What Was Learned: “When I make music, I don’t start with an idea or expectation of how the music should sound,” Brunn says. “It’s more like a conversation with the instrument, and the course of the conversation depends on the instrument, my mood, the time of day, the season. It’s a natural process, and therefore very pleasant.”
Synth of Choice: Casio CZ-5000
How It Was Made: The Amsterdam DJ (and Gaussian Curve member) Young Marco, aka Marco Sterk, has a serious rep as a crate digger; not for nothing did he helm the second edition of Dekmantel’s Selectors series, a set of compilations dedicated to oddball disco and hard-to-find dance music. But he discovered the identical twins Satoshi and Makoto on YouTube, where they have demos of their experiments on the Casio CZ-5000 going back six years or more. Sterk contacted the duo about releasing their music, and they responded with dozens of CDs and file folders full of material; that became the basis for an anthology out now on Sterk’s Safe Trip label.

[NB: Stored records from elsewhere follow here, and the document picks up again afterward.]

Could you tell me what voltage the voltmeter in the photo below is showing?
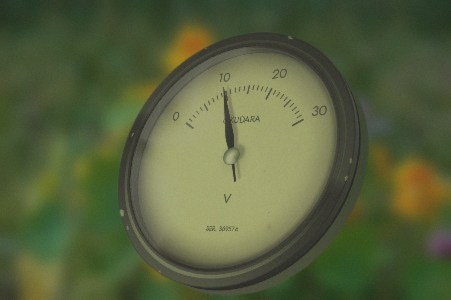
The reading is 10 V
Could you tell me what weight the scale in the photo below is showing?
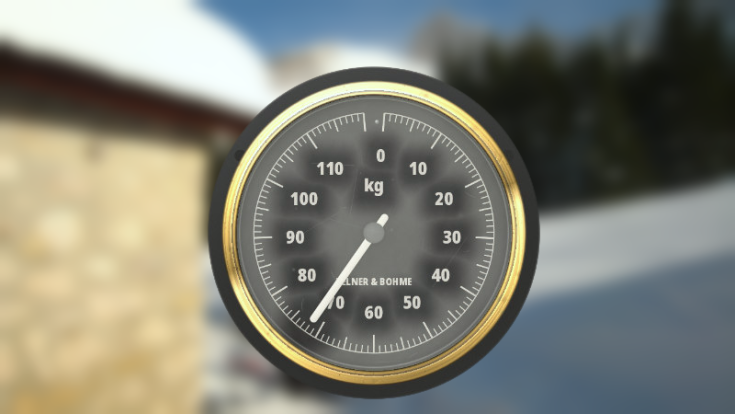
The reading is 72 kg
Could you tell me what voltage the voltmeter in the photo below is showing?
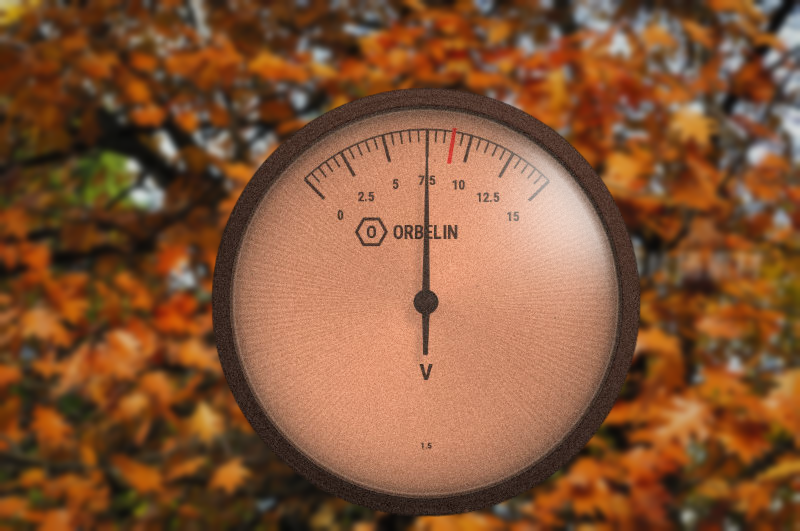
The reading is 7.5 V
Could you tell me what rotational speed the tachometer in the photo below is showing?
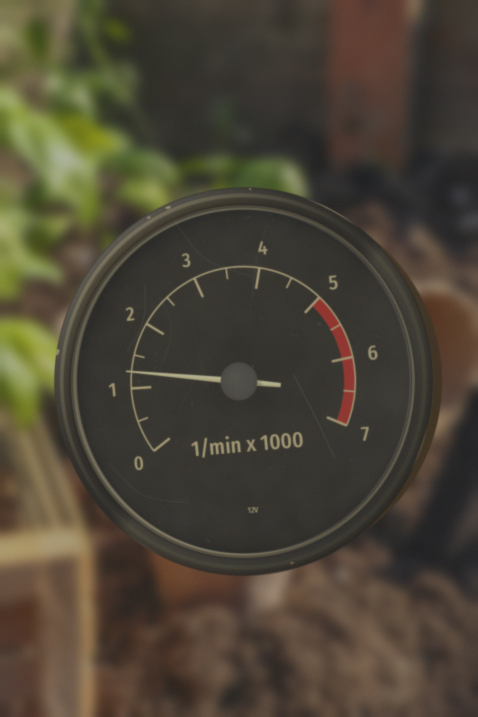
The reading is 1250 rpm
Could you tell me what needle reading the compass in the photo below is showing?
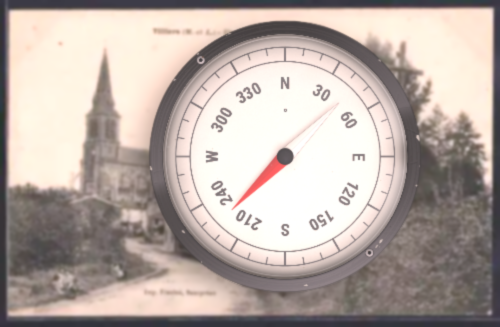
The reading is 225 °
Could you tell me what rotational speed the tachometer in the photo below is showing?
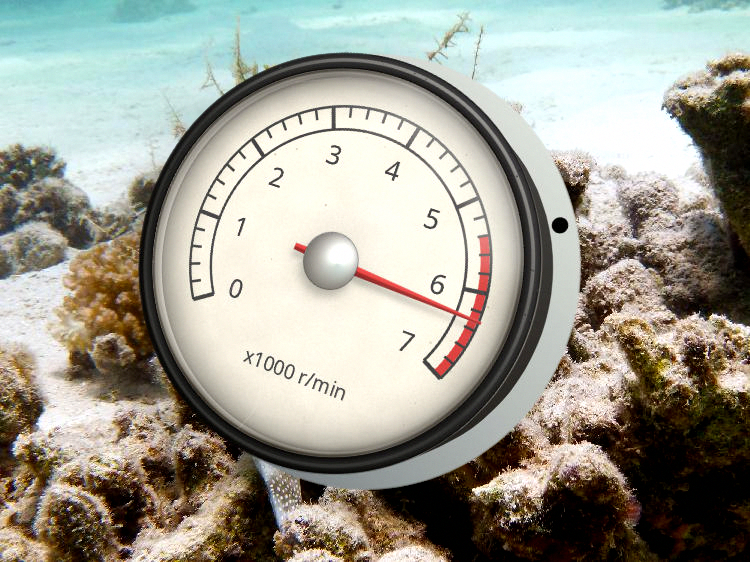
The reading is 6300 rpm
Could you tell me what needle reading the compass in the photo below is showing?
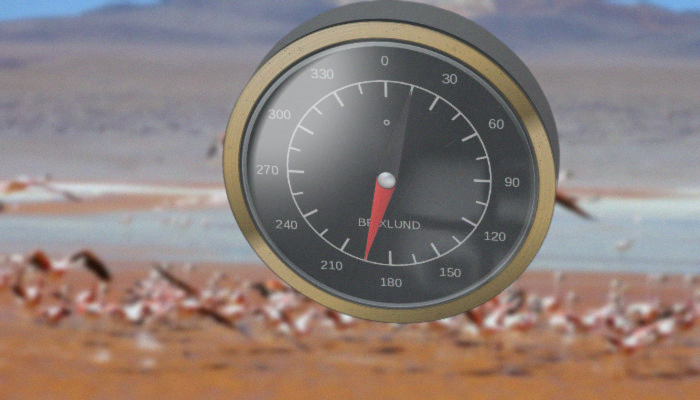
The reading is 195 °
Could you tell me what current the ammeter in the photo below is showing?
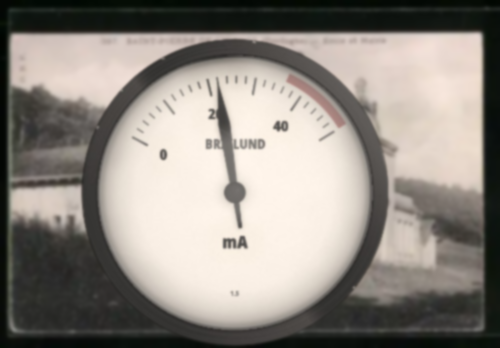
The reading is 22 mA
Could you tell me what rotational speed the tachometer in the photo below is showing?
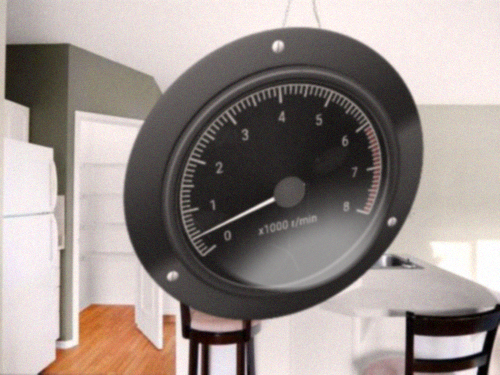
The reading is 500 rpm
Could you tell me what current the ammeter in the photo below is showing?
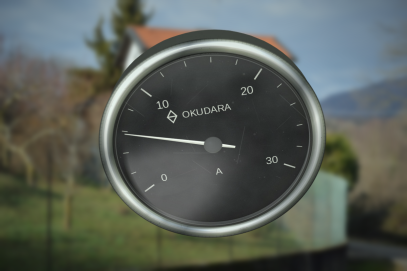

They bought the instrument way back in 1986, and they’ve been making music with it ever since. The instrument’s digital engine lends a vivid, glossy timbre, and its eight-track sequencer makes it possible to program remarkably complex, multi-part compositions. (Since the synth’s only on-board effect is a chorus unit, they also used an external effects unit for delay and reverb.)
What It Sounds Like: Much like Cloudface’s album, CZ5000: Sounds & Sequences finds its sweet spot in hypnotically cycling arpeggios and cool, airy pads. On the opening “Flour,” they use out-of-phase cycles to lend the illusion of movement to their loops. And a little canny sound-sculpting of white noise gives a few tracks a flickering hint of rhythm, without detracting from the music’s billowing forms and psychedelic feel.
What Was Learned: Plenty of things are “impossible” with Satoshi & Makoto’s instrument of choice, but they regard these constraints as stepping stones to productive compromises. “For example, percussion sounds were difficult to make, so we made songs without rhythm tracks at first; then it became somehow ambient,” the duo tells Pitchfork in a joint email.